No les gustamos a los angolanos aunque digan que sí y sonrían y digan que Cuba y Angola son una sola nación y un solo pueblo y Fidel y Agostinho Neto levantan las manos unidas. Nos tienen odio, piensa el capitán.
Les Angolais ne nous aiment pas, même s’ils disent toujours oui, sourient et disent que Cuba et l’Angola sont une seule et même nation, un seul et même peuple, même si Fidel et Agostinho Neto lèvent leurs mains unies. Ils nous détestent, pense le capitaine.
Raúl, connaissant le sort qui lui est réservé dès son plus jeune âge, n’essaie pas d’échapper à sa destinée africaine. Iel se dit « guerrier de pacotille ici en Angola où il ne pleut jamais » et avance aux côtés d’hommes s’autoproclamant « héros » quand ces derniers ont des comportements abusifs. Son existence, dans son entièreté, est celle d’un être privé de libre-arbitre, d’un être préférant la noirceur de la nuit où il peut évoluer comme bon lui semble, d’un être tristement passif, condamné à vivre mésestimé par autrui. En ce sens, sa destinée est aussi celle de Cassandre, d’une femme mécomprise par ses semblables, condamnée à jamais au dénigrement de ses facultés et son essence, condamnée, finalement, par toute une société.
Une émotion indescriptible
Raúl se révèle être un personnage marquant, dont la triste épopée reste longtemps en mémoire. On ne peut oublier l’étendue de ses aspirations sensées, ses tentatives d’évasion nocturnes et sa résignation diurne à vivre le caractère scellé de son existence.
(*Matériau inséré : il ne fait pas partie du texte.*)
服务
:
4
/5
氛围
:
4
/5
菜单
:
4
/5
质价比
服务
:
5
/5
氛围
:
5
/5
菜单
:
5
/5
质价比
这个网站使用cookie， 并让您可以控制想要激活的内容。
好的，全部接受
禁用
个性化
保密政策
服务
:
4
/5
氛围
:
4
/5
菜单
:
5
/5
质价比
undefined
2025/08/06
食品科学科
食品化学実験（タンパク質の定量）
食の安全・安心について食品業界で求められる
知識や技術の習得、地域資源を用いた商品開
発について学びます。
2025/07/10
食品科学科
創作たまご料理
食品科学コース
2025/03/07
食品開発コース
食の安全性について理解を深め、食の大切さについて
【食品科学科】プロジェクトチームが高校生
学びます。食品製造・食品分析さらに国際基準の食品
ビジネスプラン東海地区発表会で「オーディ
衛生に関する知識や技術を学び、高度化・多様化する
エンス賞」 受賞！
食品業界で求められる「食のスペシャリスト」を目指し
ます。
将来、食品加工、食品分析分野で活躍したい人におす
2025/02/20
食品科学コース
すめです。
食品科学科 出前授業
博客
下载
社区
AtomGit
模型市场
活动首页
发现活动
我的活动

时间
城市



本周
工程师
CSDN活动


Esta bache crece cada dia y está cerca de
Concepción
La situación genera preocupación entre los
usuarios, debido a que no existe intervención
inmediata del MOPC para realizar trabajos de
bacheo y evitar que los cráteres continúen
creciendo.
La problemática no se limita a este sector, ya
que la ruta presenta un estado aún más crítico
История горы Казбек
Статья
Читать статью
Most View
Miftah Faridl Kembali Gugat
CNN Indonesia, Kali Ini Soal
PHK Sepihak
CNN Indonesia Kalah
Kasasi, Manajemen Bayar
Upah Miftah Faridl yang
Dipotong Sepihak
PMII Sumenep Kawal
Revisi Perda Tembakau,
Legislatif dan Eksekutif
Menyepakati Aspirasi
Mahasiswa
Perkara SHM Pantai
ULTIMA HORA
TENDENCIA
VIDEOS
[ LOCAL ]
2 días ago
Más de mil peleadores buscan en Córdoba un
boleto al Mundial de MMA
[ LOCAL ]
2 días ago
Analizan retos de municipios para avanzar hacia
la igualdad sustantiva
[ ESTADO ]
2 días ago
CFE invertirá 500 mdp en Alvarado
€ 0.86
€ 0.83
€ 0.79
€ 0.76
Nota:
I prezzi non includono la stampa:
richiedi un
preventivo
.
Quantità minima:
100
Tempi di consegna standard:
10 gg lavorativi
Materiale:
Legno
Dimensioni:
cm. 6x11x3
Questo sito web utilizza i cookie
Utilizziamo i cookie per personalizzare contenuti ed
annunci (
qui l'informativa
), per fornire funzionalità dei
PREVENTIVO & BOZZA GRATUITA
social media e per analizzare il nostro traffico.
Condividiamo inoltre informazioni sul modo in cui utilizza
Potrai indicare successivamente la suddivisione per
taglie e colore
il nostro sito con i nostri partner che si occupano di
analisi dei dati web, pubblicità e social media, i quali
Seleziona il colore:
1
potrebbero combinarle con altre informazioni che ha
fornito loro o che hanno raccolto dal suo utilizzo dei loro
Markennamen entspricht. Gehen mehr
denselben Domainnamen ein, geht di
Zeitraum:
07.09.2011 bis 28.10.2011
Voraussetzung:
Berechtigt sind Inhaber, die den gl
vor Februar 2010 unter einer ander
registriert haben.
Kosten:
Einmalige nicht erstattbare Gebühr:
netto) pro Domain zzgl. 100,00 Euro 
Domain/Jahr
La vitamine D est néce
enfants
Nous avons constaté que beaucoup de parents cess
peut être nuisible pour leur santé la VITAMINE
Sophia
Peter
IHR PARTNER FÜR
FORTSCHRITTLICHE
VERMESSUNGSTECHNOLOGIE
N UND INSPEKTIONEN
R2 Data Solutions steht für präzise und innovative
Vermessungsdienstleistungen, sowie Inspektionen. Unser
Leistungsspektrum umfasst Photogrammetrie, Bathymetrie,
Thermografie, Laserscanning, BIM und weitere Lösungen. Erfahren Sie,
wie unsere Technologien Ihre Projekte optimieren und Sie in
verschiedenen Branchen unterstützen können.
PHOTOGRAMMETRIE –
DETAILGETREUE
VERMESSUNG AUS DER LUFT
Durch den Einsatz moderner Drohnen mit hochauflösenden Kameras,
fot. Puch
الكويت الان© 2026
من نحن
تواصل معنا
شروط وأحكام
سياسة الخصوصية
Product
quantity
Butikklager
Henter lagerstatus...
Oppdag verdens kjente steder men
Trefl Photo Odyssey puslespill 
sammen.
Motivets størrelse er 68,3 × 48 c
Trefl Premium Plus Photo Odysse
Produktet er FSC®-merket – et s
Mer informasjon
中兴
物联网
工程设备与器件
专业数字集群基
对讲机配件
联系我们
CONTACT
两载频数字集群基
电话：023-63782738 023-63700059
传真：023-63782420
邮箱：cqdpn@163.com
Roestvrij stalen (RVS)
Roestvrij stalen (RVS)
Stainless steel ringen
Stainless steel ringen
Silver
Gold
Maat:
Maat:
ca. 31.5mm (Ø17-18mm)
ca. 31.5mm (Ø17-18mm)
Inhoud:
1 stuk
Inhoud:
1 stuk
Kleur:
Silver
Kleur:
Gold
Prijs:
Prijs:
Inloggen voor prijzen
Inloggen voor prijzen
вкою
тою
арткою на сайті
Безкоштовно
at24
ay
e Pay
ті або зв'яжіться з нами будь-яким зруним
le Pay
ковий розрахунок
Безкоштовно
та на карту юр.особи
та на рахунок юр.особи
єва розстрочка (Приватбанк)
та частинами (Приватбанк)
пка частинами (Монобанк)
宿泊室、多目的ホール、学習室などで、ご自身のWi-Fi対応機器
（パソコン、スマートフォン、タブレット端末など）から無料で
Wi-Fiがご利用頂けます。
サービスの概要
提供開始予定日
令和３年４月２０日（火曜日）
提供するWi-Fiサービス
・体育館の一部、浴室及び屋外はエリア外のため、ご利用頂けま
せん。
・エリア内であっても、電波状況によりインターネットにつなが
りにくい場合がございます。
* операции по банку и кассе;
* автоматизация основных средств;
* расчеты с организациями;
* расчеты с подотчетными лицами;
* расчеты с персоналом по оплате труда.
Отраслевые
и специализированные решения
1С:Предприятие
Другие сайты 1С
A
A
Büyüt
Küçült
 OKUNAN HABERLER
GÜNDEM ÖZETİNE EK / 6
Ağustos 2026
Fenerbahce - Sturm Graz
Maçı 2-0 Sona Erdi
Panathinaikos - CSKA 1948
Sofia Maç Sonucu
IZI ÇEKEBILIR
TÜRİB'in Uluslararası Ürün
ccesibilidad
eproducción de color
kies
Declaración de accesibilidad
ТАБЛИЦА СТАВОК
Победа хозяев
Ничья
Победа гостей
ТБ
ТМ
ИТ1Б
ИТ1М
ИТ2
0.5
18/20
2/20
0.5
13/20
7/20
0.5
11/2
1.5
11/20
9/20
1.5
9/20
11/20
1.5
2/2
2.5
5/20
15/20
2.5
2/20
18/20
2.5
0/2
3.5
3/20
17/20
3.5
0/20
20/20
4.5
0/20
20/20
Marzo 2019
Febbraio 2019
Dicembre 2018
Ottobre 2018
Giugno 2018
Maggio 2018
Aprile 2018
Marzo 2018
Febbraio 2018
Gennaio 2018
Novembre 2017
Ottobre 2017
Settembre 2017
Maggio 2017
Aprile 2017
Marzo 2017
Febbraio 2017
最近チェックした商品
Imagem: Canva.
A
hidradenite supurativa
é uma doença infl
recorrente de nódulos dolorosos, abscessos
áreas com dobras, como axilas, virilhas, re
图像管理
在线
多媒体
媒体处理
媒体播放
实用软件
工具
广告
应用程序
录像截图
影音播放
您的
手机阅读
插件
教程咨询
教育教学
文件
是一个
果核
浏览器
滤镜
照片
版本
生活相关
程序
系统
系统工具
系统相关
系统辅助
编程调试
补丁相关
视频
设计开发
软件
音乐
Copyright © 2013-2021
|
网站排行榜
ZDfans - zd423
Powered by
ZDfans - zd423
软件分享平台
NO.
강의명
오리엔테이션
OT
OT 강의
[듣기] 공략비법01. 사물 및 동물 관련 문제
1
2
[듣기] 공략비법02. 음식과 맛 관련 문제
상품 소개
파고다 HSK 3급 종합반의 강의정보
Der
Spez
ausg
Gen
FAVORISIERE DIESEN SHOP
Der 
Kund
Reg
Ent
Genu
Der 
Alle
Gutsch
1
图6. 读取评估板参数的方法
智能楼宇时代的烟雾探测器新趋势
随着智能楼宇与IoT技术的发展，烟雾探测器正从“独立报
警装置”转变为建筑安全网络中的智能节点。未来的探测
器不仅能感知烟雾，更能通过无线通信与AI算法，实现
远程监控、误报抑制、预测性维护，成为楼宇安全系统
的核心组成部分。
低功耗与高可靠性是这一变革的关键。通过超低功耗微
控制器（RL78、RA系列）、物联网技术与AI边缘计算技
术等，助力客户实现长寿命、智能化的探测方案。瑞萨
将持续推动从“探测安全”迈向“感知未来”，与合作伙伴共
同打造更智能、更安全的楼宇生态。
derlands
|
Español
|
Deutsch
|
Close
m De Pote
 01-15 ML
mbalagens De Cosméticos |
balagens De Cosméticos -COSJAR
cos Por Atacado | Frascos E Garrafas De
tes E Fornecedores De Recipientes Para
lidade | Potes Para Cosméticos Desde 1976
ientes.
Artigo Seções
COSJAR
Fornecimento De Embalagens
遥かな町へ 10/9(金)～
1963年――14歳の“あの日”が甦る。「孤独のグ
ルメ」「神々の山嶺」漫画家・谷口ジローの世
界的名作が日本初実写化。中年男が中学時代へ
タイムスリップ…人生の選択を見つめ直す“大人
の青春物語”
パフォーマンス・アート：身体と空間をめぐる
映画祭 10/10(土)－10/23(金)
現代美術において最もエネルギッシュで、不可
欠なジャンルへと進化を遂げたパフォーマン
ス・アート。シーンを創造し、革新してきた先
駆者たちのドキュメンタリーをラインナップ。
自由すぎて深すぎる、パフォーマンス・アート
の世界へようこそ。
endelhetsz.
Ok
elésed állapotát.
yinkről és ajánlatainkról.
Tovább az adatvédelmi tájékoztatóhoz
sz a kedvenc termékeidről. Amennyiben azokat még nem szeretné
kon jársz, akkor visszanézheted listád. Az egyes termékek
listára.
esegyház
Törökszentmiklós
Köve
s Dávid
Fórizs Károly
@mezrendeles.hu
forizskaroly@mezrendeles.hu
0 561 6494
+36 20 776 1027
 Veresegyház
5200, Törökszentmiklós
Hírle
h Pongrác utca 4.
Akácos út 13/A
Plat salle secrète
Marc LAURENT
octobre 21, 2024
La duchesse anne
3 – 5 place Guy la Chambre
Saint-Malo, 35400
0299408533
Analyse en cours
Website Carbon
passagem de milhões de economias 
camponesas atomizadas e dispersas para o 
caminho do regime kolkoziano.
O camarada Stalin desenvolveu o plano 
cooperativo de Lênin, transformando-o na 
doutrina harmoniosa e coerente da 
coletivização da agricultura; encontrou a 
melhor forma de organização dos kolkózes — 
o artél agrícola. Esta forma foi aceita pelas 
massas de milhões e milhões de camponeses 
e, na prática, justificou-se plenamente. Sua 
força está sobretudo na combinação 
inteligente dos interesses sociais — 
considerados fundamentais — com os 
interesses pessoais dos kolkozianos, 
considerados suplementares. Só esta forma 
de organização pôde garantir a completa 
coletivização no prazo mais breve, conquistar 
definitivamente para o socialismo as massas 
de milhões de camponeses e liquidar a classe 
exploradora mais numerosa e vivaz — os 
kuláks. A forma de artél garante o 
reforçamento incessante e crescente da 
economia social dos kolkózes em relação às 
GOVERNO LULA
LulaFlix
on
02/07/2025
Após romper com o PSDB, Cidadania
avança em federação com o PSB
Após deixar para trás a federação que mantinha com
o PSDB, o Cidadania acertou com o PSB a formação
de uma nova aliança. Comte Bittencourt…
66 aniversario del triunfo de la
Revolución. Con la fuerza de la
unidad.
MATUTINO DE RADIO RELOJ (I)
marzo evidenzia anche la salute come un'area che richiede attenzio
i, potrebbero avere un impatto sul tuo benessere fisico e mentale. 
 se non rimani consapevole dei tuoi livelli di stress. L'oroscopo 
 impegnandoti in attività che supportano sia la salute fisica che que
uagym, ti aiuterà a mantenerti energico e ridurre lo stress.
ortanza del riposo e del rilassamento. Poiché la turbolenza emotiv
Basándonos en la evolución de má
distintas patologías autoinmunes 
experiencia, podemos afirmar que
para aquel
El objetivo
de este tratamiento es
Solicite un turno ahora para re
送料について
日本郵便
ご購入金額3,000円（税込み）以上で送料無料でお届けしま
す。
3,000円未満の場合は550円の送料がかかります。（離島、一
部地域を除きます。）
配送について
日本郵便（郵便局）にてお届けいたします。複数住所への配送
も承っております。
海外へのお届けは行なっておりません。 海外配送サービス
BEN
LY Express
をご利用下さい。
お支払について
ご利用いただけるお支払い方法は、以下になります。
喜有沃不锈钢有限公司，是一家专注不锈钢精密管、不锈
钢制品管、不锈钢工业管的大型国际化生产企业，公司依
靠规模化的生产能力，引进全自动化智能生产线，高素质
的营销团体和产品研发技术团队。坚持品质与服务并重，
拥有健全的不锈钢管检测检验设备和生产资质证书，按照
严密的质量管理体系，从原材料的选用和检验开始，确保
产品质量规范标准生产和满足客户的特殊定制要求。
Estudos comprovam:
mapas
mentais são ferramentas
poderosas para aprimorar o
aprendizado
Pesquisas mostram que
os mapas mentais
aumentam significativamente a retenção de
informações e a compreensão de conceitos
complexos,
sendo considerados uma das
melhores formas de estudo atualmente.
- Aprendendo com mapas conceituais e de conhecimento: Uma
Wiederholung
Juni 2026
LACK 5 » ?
La prose de Marcial Gala, répétitive, sonore, lyrique, nous conduit au plus près de l’âme de ce personnage, si bien que l’on embrasse pleinement son devenir et l’on pleure, aux côtés des Érinyes, sa disparition inéluctable.
En retravaillant les mythes de L’Iliade, Marcial Gala infuse en son roman une atmosphère particulière et suscite de nombreuses émotions en ses lecteur·rices. Il compose en somme une œuvre de grande littéralité qui ne manque pas d’honorer les œuvres classiques qui la précèdent, dont Guerre et Paix de Tolstoï, ainsi que les auteur·es de ces œuvres, notamment Reinaldo Arenas, à qui est dédié en partie ce roman, poète cubain dont le mémoire intitulé Avant la nuit conte la persécution des personnes appartenant à la communauté LGBTQIA+ sous le gouvernement castriste.
Notes
- ↑ Toutes les citations en langue anglaise de cette chronique sont issues du texte original de Marcial Gala pour l’édition de Llámenme Casandra parue chez Alfaguara · ISBN : 9789870740841. La traduction française de ces citations est offerte par François-Michel Durazzo aux éditions Zulma.